• **Requirement**:
Beginning with the line that contains "(llamada coloquialmente", retype the entries below exactly, ending with the line that contains "027-235-5678". Leave out any pictures.
*** Source records Section Begins ***
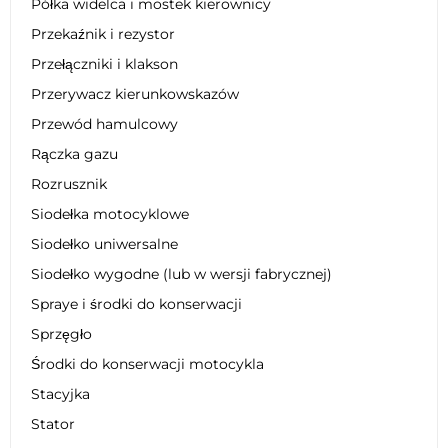
Półka widelca i mostek kierownicy
Przekaźnik i rezystor
Przełączniki i klakson
Przerywacz kierunkowskazów
Przewód hamulcowy
Rączka gazu
Rozrusznik
Siodełka motocyklowe
Siodełko uniwersalne
Siodełko wygodne (lub w wersji fabrycznej)
Spraye i środki do konserwacji
Sprzęgło
Środki do konserwacji motocykla
Stacyjka
Stator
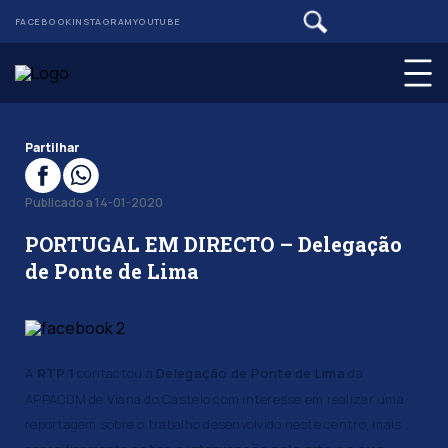
FACEBOOK
INSTAGRAM
YOUTUBE
Partilhar
Publicado a 14-01-2020
PORTUGAL EM DIRECTO – Delegação
de Ponte de Lima
A
RTP 1
contactou a
Delegação de Ponte de Lima
da
APPACDM de Viana do Castelo com interesse em realizar uma
reportagem sobre o trabalho desenvolvido neste centro, mais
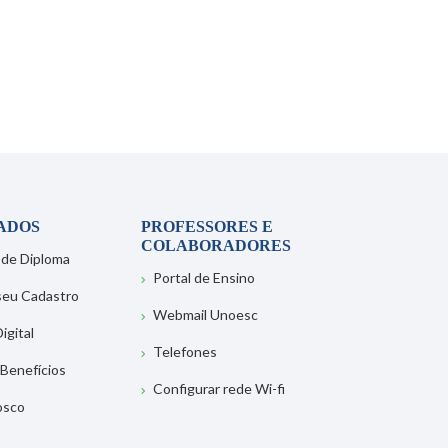
ADOS
PROFESSORES E
COLABORADORES
 de Diploma
Portal de Ensino
 seu Cadastro
Webmail Unoesc
igital
Telefones
 Benefícios
Configurar rede Wi-fi
osco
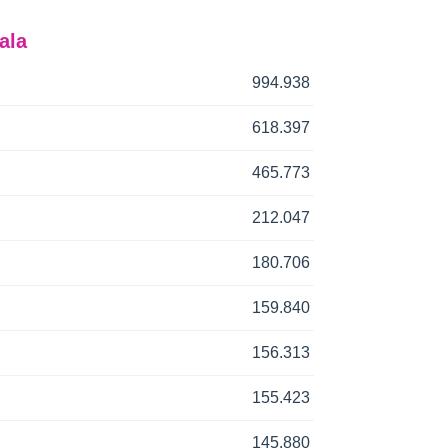
ala
994.938
618.397
465.773
212.047
180.706
159.840
156.313
155.423
145.880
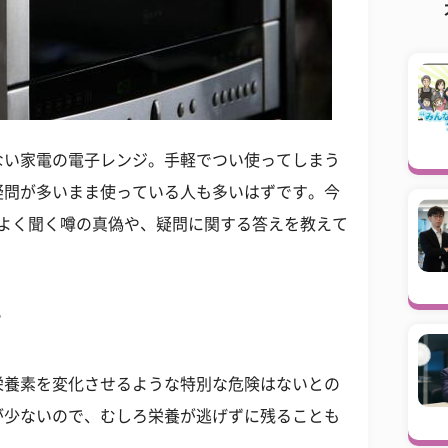
ない家電の電子レンジ。手軽でつい使ってしまう
疑問が多いまま使っている人も多いはずです。今
してよく聞く噂の真偽や、疑問に関する答えを教えて
？
栄養素を変化させるような特別な危険はないとの
が少ないので、むしろ栄養が逃げずに残ることも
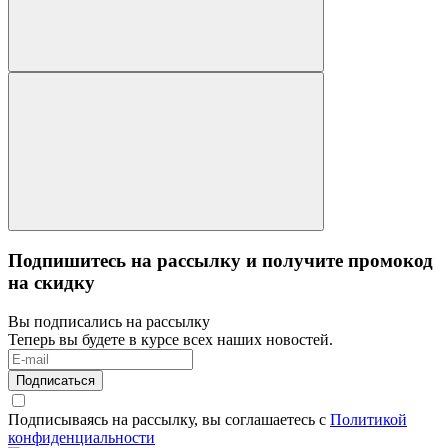
Подпишитесь на рассылку и получите промокод
на скидку
Вы подписались на рассылку
Теперь вы будете в курсе всех наших новостей.
Подписаться
Подписываясь на рассылку, вы соглашаетесь с
Политикой
конфиденциальности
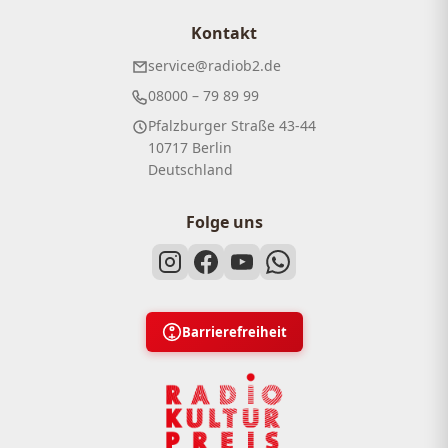
Kontakt
service@radiob2.de
08000 – 79 89 99
Pfalzburger Straße 43-44
10717 Berlin
Deutschland
Folge uns
Barrierefreiheit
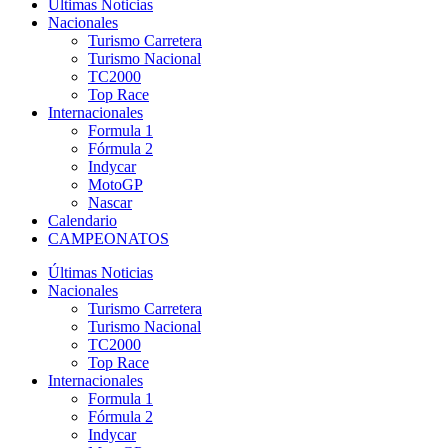
Últimas Noticias
Nacionales
Turismo Carretera
Turismo Nacional
TC2000
Top Race
Internacionales
Formula 1
Fórmula 2
Indycar
MotoGP
Nascar
Calendario
CAMPEONATOS
Últimas Noticias
Nacionales
Turismo Carretera
Turismo Nacional
TC2000
Top Race
Internacionales
Formula 1
Fórmula 2
Indycar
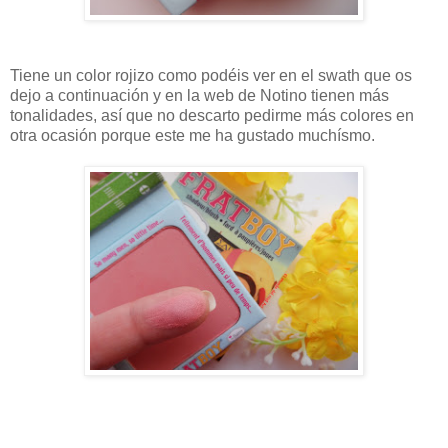
Tiene un color rojizo como podéis ver en el swath que os
dejo a continuación y en la web de Notino
tienen más
tonalidades, así que no descarto pedirme más colores en
otra ocasión porque este me ha gustado muchísmo.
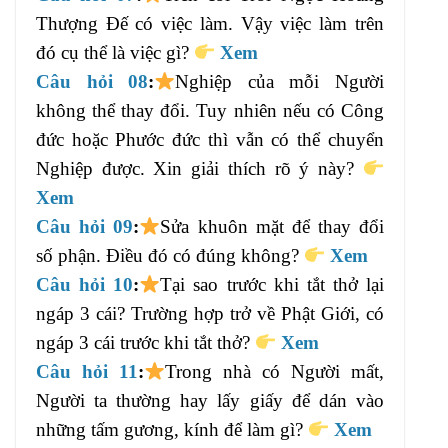
Thượng Đế có việc làm. Vậy việc làm trên
đó cụ thể là việc gì?
Xem
Câu hỏi 08
:
Nghiệp của mỗi Người
không thể thay đổi. Tuy nhiên nếu có Công
đức hoặc Phước đức thì vẫn có thể chuyển
Nghiệp được. Xin giải thích rõ ý này?
Xem
Câu hỏi 09
:
Sửa khuôn mặt để thay đổi
số phận. Điều đó có đúng không?
Xem
Câu hỏi 10
:
Tại sao trước khi tắt thở lại
ngáp 3 cái? Trường hợp trở về Phật Giới, có
ngáp 3 cái trước khi tắt thở?
Xem
Câu hỏi 11
:
Trong nhà có Người mất,
Người ta thường hay lấy giấy để dán vào
những tấm gương, kính để làm gì?
Xem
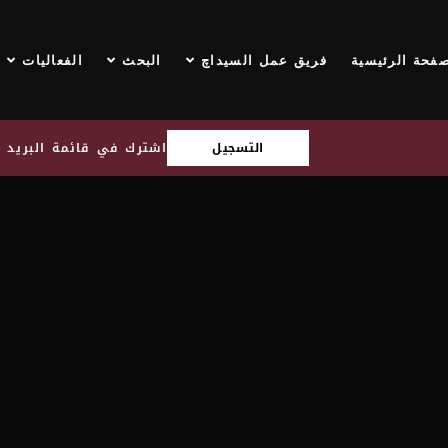
صفحة الرئيسية
فريق عمل السيداچ
البحث
الفعاليات
التسجيل
اشترك في قائمة البريد ا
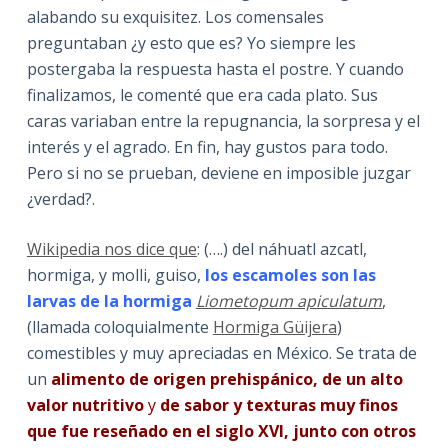
alabando su exquisitez. Los comensales
preguntaban ¿y esto que es? Yo siempre les
postergaba la respuesta hasta el postre. Y cuando
finalizamos, le comenté que era cada plato. Sus
caras variaban entre la repugnancia, la sorpresa y el
interés y el agrado. En fin, hay gustos para todo.
Pero si no se prueban, deviene en imposible juzgar
¿verdad?.
Wikipedia nos dice que
: (….) del náhuatl azcatl,
hormiga, y molli, guiso,
los escamoles son las
larvas de la hormiga
Liometopum apiculatum
,
(llamada coloquialmente
Hormiga Güijera
)
comestibles y muy apreciadas en México. Se trata de
un
alimento de origen prehispánico, de un alto
valor nutritivo
y
de sabor y texturas muy finos
que fue reseñado en el siglo XVI, junto con otros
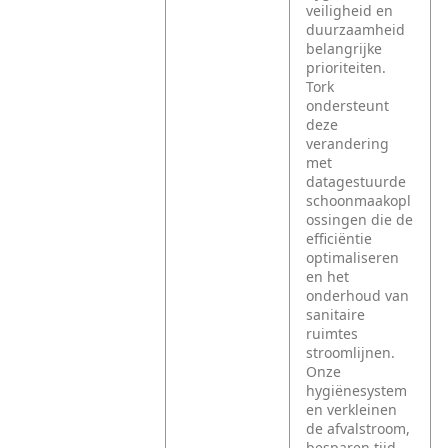
veiligheid en
duurzaamheid
belangrijke
prioriteiten.
Tork
ondersteunt
deze
verandering
met
datagestuurde
schoonmaakopl
ossingen die de
efficiëntie
optimaliseren
en het
onderhoud van
sanitaire
ruimtes
stroomlijnen.
Onze
hygiënesystem
en verkleinen
de afvalstroom,
besparen tijd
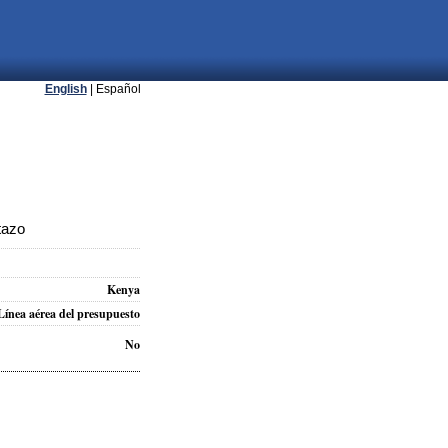
English
| Español
tazo
Kenya
Línea aérea del presupuesto
No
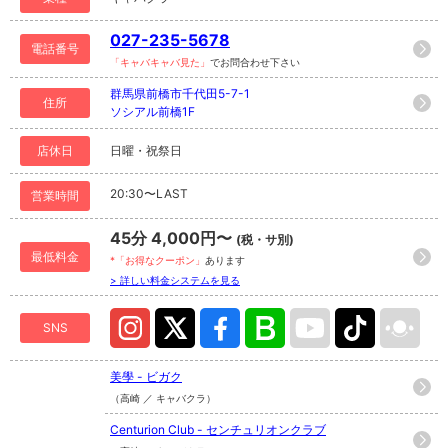
027-235-5678
電話番号
「キャバキャバ見た」
でお問合わせ下さい
群馬県前橋市千代田5-7-1
住所
ソシアル前橋1F
店休日
日曜・祝祭日
20:30〜LAST
営業時間
45分 4,000円〜
(税・サ別)
最低料金
*「お得なクーポン」
あります
> 詳しい料金システムを見る
SNS
美學 - ビガク
（高崎 ／ キャバクラ）
Centurion Club - センチュリオンクラブ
*** Source records Section Ends ***
• **Response for this exercise**:
(llamada coloquialmente
Hormiga Güijera
)
comestibles y muy apreciadas en México. Se trata de
un
alimento de origen prehispánico, de un alto
valor nutritivo
y
de sabor y texturas muy finos
que fue reseñado en el siglo XVI, junto con otros
veiligheid en
duurzaamheid
belangrijke
prioriteiten.
Tork
ondersteunt
deze
verandering
met
datagestuurde
schoonmaakopl
ossingen die de
efficiëntie
optimaliseren
en het
onderhoud van
sanitaire
ruimtes
stroomlijnen.
Onze
hygiënesystem
en verkleinen
de afvalstroom,
besparen tijd
English
| Español
tazo
Kenya
Línea aérea del presupuesto
No
027-235-5678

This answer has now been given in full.